Dataset entries:
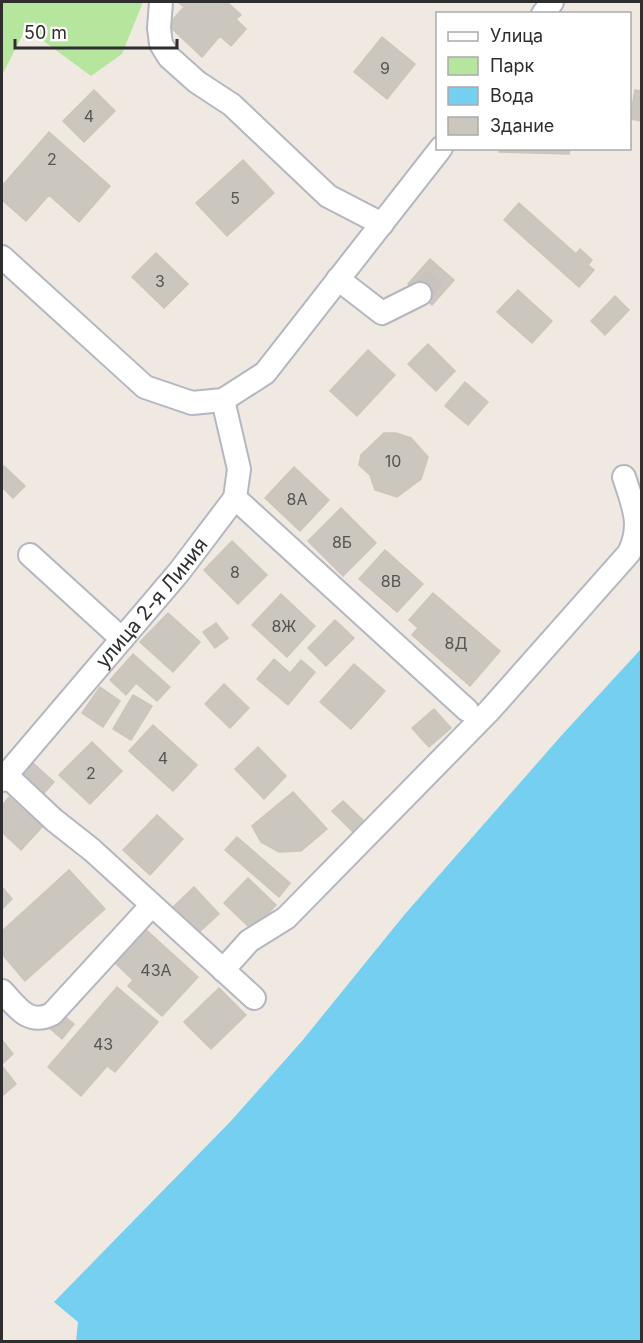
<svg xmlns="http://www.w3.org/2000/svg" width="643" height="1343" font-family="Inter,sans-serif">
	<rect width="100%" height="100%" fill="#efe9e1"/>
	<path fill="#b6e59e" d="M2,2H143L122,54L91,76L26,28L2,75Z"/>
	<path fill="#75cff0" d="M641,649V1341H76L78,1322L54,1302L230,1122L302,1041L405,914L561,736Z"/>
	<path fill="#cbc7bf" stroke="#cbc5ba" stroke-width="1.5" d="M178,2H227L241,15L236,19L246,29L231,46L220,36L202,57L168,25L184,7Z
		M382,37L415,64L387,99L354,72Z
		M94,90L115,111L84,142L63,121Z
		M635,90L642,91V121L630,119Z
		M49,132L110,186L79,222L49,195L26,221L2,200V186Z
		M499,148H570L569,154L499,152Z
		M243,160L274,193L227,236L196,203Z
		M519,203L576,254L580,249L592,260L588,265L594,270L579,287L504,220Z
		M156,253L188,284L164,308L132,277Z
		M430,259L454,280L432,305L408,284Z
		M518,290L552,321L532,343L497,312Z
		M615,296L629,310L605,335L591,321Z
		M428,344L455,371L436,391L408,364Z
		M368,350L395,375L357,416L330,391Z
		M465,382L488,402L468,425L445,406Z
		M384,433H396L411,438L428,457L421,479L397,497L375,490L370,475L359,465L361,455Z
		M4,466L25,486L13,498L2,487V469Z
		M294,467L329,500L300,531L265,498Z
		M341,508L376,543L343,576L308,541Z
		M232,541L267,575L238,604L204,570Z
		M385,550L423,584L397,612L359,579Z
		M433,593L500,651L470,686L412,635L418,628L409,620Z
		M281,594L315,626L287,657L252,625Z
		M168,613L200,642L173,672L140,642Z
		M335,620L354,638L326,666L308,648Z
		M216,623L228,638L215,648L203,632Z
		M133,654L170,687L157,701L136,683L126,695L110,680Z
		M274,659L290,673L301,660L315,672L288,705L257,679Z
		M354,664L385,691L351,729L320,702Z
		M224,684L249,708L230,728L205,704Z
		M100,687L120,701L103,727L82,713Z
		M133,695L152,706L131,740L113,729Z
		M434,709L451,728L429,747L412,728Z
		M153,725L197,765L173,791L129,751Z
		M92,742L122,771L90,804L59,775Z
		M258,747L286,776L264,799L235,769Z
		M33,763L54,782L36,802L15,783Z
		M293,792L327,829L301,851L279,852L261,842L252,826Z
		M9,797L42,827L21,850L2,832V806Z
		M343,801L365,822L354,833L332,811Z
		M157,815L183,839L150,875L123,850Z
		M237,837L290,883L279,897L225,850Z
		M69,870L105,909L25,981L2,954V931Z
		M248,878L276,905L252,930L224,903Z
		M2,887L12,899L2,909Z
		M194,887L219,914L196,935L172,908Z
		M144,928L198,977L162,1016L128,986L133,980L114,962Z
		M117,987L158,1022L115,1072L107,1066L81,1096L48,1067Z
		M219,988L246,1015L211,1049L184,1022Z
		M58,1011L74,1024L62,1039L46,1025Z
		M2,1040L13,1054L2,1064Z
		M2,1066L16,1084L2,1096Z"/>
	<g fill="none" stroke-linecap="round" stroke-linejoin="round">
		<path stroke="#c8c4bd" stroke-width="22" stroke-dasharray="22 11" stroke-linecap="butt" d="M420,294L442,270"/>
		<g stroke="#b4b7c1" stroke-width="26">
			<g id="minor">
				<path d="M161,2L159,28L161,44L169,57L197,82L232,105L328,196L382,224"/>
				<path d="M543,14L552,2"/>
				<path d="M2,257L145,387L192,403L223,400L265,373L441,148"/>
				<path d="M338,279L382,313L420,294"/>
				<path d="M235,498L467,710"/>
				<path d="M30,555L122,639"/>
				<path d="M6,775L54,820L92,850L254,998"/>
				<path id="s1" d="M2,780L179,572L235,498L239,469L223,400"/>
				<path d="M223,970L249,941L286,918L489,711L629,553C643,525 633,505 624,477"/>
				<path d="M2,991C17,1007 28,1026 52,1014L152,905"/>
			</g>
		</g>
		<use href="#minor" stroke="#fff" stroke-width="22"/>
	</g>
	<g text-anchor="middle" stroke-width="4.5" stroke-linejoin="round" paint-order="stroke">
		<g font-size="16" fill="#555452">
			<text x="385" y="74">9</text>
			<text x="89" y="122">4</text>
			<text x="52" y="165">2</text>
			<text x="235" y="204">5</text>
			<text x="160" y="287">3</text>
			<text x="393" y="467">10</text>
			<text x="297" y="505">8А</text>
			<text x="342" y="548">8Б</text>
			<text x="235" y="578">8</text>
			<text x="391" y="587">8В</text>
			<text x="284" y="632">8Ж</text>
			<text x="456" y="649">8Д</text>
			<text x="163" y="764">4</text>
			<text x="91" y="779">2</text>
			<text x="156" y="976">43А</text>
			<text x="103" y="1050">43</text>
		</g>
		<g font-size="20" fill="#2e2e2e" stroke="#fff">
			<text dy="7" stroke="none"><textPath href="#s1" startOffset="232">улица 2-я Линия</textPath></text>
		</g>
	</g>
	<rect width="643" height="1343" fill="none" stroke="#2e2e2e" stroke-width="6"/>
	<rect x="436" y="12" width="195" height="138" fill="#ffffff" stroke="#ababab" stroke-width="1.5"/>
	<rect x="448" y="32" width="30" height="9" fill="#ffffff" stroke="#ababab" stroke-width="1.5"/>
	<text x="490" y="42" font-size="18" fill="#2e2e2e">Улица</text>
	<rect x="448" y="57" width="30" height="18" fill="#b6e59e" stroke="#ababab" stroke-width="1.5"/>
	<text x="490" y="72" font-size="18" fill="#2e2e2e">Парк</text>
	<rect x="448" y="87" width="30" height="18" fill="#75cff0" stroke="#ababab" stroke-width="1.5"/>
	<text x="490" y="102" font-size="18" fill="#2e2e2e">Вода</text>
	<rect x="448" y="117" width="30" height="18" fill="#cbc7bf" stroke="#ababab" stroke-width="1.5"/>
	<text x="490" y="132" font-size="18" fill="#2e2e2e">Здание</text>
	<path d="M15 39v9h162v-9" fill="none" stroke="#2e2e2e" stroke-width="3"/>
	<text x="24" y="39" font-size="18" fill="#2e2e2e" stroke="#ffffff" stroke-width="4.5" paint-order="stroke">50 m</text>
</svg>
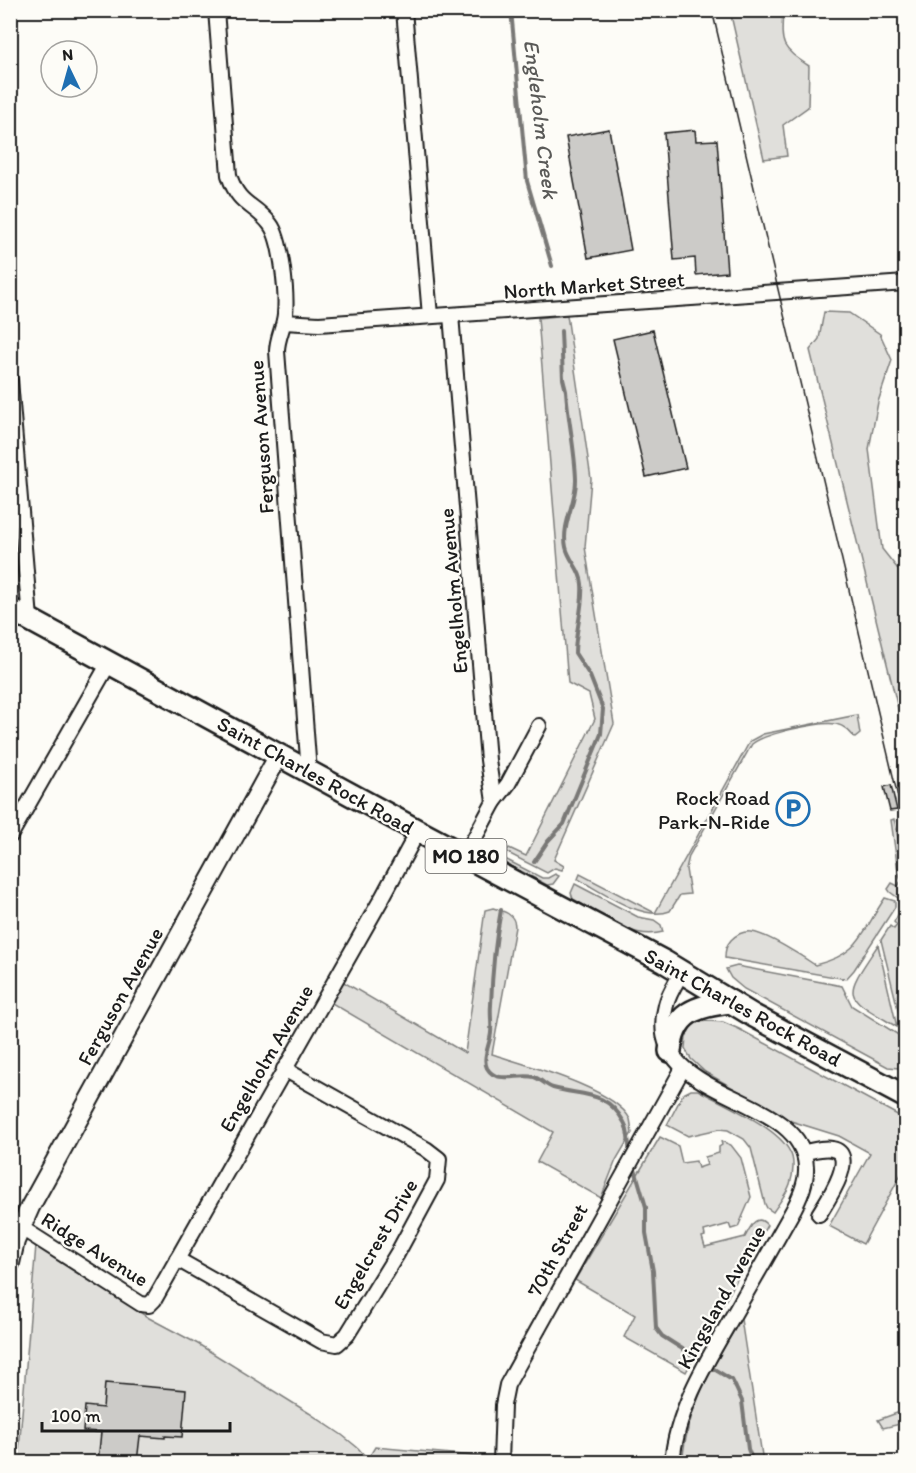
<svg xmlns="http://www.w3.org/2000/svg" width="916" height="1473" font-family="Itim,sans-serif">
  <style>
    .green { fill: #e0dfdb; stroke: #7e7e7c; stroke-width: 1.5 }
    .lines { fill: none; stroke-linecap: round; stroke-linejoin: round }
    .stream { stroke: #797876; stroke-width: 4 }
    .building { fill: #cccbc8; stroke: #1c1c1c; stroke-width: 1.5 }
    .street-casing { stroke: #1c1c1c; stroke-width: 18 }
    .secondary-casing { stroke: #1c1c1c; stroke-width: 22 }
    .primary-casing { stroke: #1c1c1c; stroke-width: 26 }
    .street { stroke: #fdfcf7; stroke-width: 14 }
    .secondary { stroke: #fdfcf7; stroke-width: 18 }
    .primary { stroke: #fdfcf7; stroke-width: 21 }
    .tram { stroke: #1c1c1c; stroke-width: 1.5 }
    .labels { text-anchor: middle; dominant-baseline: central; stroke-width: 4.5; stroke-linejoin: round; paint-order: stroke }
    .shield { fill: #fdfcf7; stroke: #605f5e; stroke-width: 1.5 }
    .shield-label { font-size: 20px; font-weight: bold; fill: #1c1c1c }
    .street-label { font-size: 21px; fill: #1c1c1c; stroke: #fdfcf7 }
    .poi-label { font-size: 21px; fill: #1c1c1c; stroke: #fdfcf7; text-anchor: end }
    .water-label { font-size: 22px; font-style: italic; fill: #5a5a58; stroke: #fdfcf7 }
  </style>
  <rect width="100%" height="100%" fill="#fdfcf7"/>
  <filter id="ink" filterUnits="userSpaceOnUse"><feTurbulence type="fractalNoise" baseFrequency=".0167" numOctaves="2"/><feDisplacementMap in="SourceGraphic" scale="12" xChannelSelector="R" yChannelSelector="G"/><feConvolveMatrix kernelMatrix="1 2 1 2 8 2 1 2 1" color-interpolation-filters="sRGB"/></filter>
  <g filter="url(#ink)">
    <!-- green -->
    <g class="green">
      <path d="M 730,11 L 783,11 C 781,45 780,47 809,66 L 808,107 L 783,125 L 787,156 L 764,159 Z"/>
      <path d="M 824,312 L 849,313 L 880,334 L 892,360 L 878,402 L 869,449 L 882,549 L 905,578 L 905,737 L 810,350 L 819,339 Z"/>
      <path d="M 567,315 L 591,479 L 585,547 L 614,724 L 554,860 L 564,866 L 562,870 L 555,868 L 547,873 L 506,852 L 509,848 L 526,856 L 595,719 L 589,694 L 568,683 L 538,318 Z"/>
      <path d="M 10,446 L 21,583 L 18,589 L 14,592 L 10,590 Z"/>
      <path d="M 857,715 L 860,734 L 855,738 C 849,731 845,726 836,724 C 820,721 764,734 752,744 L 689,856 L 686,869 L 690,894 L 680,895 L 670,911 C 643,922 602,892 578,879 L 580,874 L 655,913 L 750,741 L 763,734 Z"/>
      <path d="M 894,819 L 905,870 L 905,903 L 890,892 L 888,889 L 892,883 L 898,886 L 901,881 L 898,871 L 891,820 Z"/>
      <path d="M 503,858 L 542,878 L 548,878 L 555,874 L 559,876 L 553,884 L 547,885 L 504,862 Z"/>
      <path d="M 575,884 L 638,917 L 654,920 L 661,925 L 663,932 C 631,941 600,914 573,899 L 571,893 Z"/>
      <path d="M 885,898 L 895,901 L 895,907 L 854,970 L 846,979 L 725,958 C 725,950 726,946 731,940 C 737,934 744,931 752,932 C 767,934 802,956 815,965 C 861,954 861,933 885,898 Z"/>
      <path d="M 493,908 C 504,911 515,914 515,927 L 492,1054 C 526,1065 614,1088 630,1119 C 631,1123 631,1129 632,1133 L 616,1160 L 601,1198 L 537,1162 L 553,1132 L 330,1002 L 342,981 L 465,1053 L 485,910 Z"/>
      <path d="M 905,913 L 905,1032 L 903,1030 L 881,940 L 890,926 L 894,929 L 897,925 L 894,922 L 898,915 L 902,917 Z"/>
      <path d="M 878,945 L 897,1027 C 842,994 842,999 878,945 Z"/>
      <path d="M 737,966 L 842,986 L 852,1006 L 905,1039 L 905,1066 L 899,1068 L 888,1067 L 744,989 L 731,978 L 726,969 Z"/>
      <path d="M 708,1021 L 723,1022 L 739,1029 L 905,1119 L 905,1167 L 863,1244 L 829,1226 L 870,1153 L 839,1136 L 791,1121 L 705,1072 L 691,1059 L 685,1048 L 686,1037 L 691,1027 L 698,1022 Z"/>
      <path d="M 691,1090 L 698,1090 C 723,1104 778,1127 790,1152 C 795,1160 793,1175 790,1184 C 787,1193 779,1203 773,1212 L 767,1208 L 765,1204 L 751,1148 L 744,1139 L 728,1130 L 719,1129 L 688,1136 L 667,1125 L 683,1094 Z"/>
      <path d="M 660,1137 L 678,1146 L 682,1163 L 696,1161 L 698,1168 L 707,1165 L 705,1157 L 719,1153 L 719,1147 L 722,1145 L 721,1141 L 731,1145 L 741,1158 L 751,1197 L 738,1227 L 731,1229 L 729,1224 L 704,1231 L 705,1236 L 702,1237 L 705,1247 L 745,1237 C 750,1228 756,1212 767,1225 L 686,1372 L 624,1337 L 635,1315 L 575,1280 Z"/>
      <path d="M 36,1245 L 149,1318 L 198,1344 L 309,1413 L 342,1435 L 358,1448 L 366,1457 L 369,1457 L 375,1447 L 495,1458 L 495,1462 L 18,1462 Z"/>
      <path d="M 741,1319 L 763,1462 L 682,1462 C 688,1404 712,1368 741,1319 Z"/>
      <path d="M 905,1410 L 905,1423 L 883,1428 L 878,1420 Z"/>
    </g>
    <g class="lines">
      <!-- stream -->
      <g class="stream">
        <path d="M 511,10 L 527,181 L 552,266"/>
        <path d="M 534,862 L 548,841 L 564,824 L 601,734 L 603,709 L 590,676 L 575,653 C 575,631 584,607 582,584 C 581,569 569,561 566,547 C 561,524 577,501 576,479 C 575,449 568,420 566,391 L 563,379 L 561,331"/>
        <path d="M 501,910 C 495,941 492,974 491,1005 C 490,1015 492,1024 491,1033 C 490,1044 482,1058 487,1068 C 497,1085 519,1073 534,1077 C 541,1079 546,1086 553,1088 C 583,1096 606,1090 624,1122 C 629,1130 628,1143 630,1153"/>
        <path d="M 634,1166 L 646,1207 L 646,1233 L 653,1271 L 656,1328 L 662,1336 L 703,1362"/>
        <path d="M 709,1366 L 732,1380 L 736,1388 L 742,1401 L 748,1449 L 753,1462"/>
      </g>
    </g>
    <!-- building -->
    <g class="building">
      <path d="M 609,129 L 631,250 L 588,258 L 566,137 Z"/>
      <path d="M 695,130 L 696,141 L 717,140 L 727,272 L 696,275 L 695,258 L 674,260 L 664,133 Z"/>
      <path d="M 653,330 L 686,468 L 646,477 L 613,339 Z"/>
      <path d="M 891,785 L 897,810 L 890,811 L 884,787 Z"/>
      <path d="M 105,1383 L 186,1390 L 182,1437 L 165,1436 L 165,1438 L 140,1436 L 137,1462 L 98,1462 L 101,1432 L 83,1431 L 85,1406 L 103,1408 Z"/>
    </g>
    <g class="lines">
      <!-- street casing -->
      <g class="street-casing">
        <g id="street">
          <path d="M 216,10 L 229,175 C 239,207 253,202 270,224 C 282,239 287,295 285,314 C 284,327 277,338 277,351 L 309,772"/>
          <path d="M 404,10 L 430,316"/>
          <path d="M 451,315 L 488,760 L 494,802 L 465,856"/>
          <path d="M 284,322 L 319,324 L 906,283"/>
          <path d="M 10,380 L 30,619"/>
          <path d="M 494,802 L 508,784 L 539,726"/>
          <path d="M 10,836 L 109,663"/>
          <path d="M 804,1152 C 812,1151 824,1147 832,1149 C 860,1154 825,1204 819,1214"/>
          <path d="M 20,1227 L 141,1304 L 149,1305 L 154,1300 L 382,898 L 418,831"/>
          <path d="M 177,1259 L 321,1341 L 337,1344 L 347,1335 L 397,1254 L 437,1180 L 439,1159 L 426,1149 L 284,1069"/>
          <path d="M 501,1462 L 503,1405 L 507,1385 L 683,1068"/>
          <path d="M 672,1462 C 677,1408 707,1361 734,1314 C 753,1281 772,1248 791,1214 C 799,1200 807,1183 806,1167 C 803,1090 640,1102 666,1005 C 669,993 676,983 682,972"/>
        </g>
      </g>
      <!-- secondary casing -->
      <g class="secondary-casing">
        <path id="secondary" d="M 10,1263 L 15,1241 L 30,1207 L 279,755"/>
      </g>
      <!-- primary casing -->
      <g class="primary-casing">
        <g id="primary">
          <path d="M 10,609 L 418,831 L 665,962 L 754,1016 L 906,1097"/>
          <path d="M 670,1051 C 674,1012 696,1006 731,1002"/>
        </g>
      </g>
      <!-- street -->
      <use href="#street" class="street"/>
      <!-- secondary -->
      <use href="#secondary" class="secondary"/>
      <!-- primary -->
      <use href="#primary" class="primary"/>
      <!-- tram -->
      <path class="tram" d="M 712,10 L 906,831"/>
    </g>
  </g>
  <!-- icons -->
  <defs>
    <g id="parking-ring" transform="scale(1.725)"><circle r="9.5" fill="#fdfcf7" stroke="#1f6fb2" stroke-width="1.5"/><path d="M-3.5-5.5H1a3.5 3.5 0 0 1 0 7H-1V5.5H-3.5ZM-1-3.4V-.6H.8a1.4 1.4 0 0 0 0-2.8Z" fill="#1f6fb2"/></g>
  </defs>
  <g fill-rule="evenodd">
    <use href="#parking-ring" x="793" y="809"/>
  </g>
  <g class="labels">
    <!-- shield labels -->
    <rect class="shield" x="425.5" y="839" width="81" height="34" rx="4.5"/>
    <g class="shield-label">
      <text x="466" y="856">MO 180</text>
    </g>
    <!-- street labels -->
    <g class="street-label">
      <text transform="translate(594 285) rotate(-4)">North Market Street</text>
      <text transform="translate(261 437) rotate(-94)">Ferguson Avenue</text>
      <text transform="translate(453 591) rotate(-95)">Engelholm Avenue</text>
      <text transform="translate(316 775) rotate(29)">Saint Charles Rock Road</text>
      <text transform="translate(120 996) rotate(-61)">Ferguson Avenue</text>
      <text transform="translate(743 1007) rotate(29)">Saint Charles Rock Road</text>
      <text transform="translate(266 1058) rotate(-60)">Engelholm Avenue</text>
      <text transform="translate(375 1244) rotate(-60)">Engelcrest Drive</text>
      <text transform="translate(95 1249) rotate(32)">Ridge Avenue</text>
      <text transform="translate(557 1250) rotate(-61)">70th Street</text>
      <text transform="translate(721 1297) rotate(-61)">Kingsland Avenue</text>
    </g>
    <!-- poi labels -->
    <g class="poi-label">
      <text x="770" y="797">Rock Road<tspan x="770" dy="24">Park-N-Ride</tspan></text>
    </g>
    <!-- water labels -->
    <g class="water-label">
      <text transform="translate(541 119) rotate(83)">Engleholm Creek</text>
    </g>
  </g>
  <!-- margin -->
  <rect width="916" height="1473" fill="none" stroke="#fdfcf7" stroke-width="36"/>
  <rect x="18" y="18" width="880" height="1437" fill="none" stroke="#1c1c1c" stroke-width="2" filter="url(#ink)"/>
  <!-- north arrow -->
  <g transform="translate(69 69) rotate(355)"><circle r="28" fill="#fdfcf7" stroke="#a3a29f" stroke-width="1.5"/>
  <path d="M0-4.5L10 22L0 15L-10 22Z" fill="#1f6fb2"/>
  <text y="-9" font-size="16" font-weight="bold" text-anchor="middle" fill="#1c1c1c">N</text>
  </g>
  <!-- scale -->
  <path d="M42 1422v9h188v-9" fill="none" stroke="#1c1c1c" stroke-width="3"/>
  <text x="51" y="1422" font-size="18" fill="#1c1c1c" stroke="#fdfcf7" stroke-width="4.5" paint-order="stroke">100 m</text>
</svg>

> **TASK INSTRUCTIONS**:
Among the entries above, find the line with "#e0dfdb; stroke: #7e7e7c;" and the line with "#1c1c1c; stroke-width: 26"; give again exactly these two lines and all lines between them.

> **TASK RESULT**:
    .green { fill: #e0dfdb; stroke: #7e7e7c; stroke-width: 1.5 }
    .lines { fill: none; stroke-linecap: round; stroke-linejoin: round }
    .stream { stroke: #797876; stroke-width: 4 }
    .building { fill: #cccbc8; stroke: #1c1c1c; stroke-width: 1.5 }
    .street-casing { stroke: #1c1c1c; stroke-width: 18 }
    .secondary-casing { stroke: #1c1c1c; stroke-width: 22 }
    .primary-casing { stroke: #1c1c1c; stroke-width: 26 }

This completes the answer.